The dire economic situation in Syria is also due to the continued effects of Western sanctions. The United States and the European Union have remained firm that assistance for reconstruction and normalization with the regime can only take place in the context of the implementation of UNSC Resolution 2254, which calls for a process of political transition and elections to be held under UN supervision.
THE MUCH-TRUMPETED Arab normalization with Assad has also failed to yield economic dividends for the regime. Assad’s recent attendance at the Arab League summit in Jeddah has brought with it few promises of investment. The Arab states want the regime to accept the repatriation of refugees, and to end the Captagon trade. Assad isn’t interested in the return of large numbers of Sunni Syrians, and the drug trade is a vital source of income for his family and his partners in the Islamic Revolutionary Guards Corps (IRGC) and Lebanese Hezbollah.
The regime has so far responded with caution to the renewed protests. At the moment, large-scale demonstrations remain confined to Sweida.
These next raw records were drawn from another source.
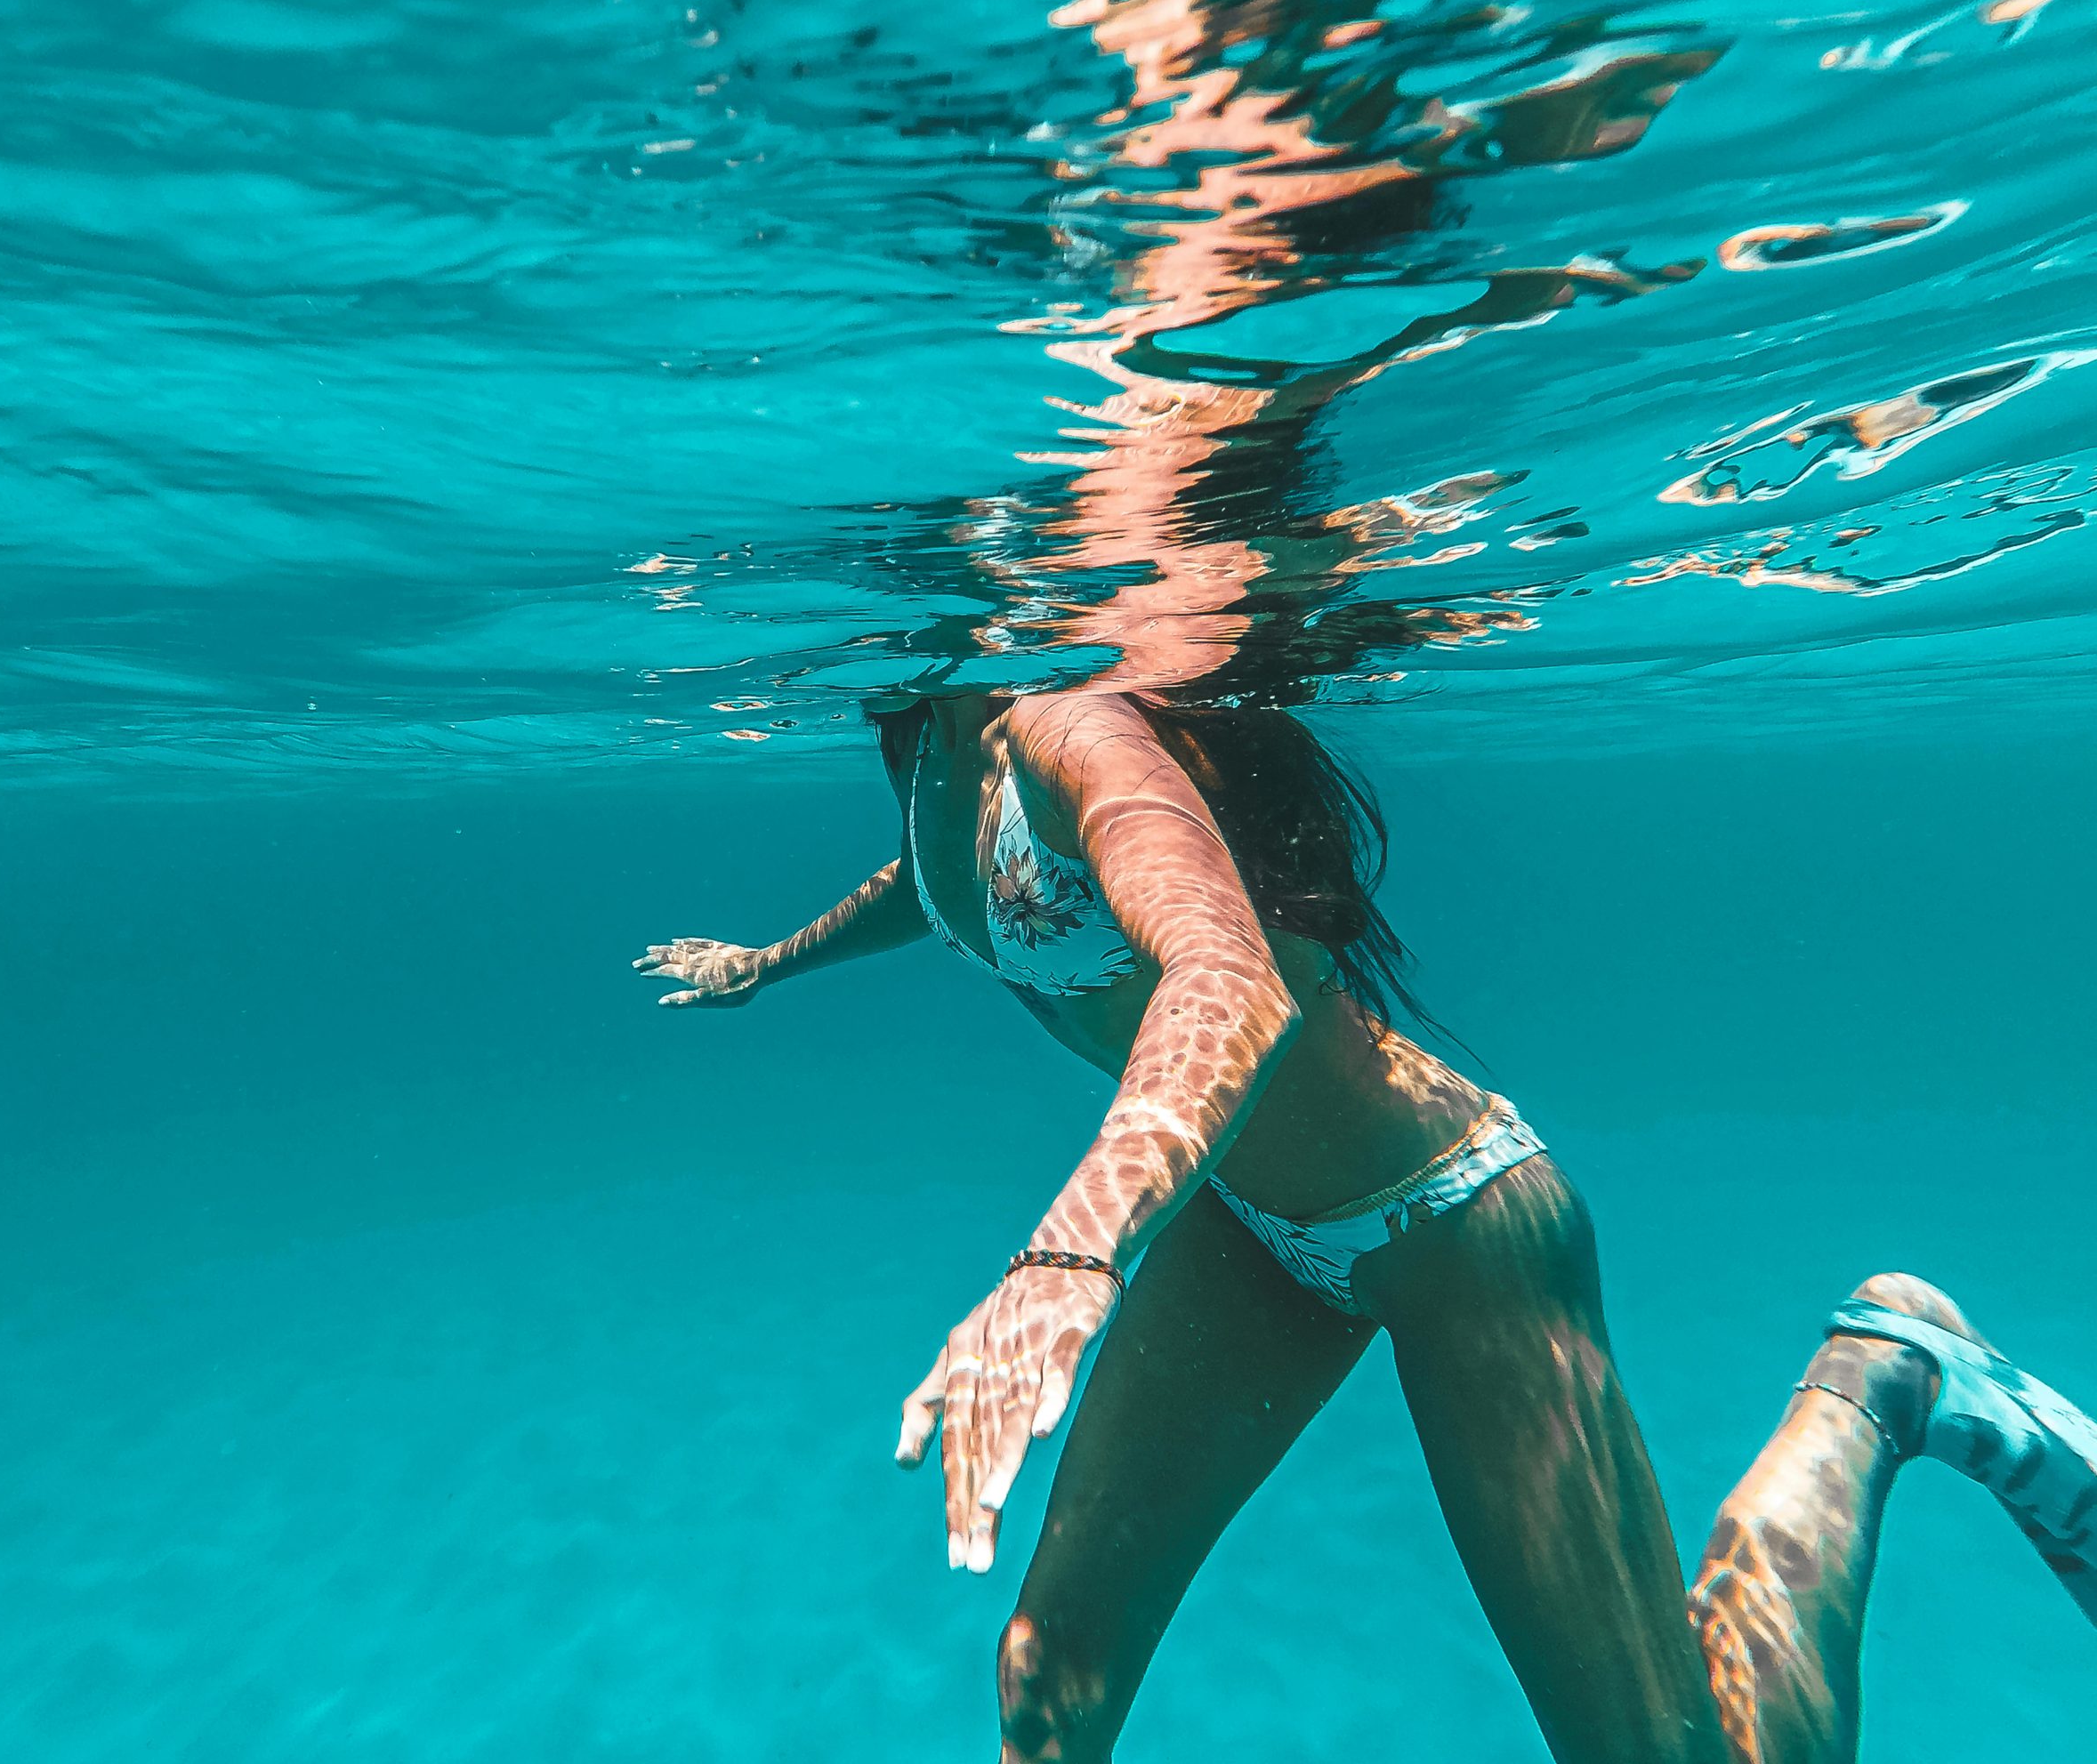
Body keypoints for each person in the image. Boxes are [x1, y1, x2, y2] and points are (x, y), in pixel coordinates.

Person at [637, 685, 2097, 1763]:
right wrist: (769, 963)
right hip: (1255, 1232)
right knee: (1049, 1676)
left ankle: (1880, 1382)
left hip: (1454, 1220)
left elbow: (1228, 980)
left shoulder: (1075, 732)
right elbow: (944, 887)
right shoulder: (940, 749)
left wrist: (1073, 1245)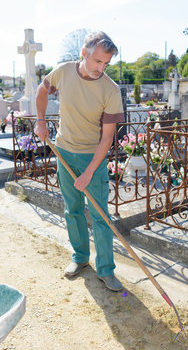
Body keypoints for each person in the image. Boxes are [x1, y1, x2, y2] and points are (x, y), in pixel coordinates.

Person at [34, 31, 125, 291]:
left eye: (106, 63)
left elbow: (107, 139)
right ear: (84, 54)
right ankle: (80, 259)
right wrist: (41, 121)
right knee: (72, 210)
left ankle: (106, 270)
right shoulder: (63, 71)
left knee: (101, 217)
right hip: (64, 152)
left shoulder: (110, 90)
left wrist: (89, 172)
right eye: (98, 61)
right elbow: (43, 90)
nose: (101, 68)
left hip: (92, 157)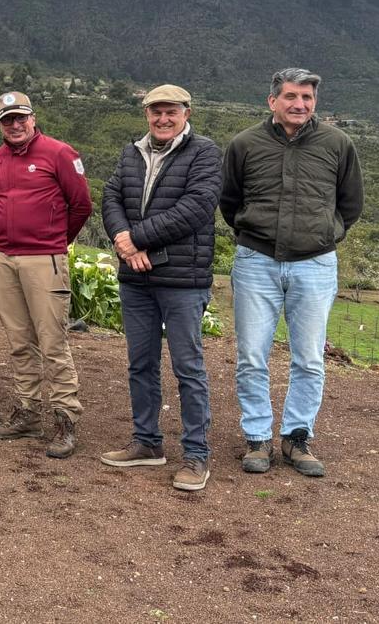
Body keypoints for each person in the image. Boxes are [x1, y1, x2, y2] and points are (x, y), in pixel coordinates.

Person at [221, 68, 364, 477]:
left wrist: (325, 234)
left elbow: (350, 204)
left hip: (315, 264)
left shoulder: (338, 144)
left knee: (310, 358)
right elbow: (230, 202)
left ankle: (297, 438)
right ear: (272, 101)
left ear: (314, 102)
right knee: (252, 355)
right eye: (291, 96)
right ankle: (257, 438)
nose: (299, 104)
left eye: (307, 97)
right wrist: (253, 233)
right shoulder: (245, 144)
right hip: (256, 262)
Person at [100, 85, 222, 491]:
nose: (163, 119)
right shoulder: (131, 152)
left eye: (171, 111)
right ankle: (147, 442)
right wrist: (122, 239)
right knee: (140, 363)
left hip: (183, 280)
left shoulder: (204, 153)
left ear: (187, 113)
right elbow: (111, 196)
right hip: (136, 279)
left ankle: (196, 454)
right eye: (156, 112)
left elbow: (196, 207)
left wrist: (136, 239)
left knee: (188, 368)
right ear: (146, 114)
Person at [0, 90, 92, 457]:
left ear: (33, 118)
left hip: (44, 259)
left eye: (20, 118)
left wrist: (55, 242)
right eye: (7, 120)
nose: (15, 125)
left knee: (52, 343)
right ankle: (28, 413)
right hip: (6, 259)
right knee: (19, 342)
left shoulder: (59, 153)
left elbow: (81, 205)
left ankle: (66, 419)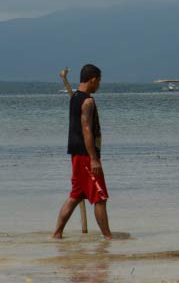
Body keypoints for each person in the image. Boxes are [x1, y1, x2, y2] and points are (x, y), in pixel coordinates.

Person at [52, 63, 112, 239]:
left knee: (76, 196)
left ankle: (57, 235)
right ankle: (108, 238)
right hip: (86, 157)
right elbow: (86, 129)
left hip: (77, 155)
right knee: (100, 198)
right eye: (99, 81)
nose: (99, 85)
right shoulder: (87, 101)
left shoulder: (75, 97)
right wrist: (93, 158)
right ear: (93, 80)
Assad will not want to risk a frontal confrontation with the Druze population, which until now has remained largely loyal. However, as the events of 2011-12 proved, the Syrian regime knows only one language of power – namely, the employment of extreme force.
If the protests and strikes spread, at a certain point the regime will without doubt respond with extreme violence. It is not yet clear if events will reach that stage, but the return of internal unrest within regime-controlled parts of Syria is a very significant development.
From Israel’s point of view, the return of the protests is entirely positive. The Syrian regime today is a full partner in the Iran-led regional alliance. Iran-controlled structures independent of regime supervision are active and powerful within Syria in general and specifically in the southwest, close to Israel, where the protests are taking place.
This week, the Israeli authorities cleared for publication that Iranian-made explosives were intercepted in early August on their way from Jordan into the West Bank. These explosives almost certainly entered Jordan from southwest Syria, on the well-traveled smuggling routes along which Captagon also flows. Elements of the Assad regime are closely involved in this process.
Economics, it seems, is the Achilles heel of Iran and its allies. The Iran-led regional axis remains highly skilled and perhaps peerless in the realm of proxy warfare. But as recent events in Iran itself in 2019 and 2022, in Iraq in 2019, in Lebanon in 2019, and now in Syria show, it cannot create conditions within its areas of control in which regular people can build and sustain decent and dignified lives. The current events in Sweida are the latest indication of this.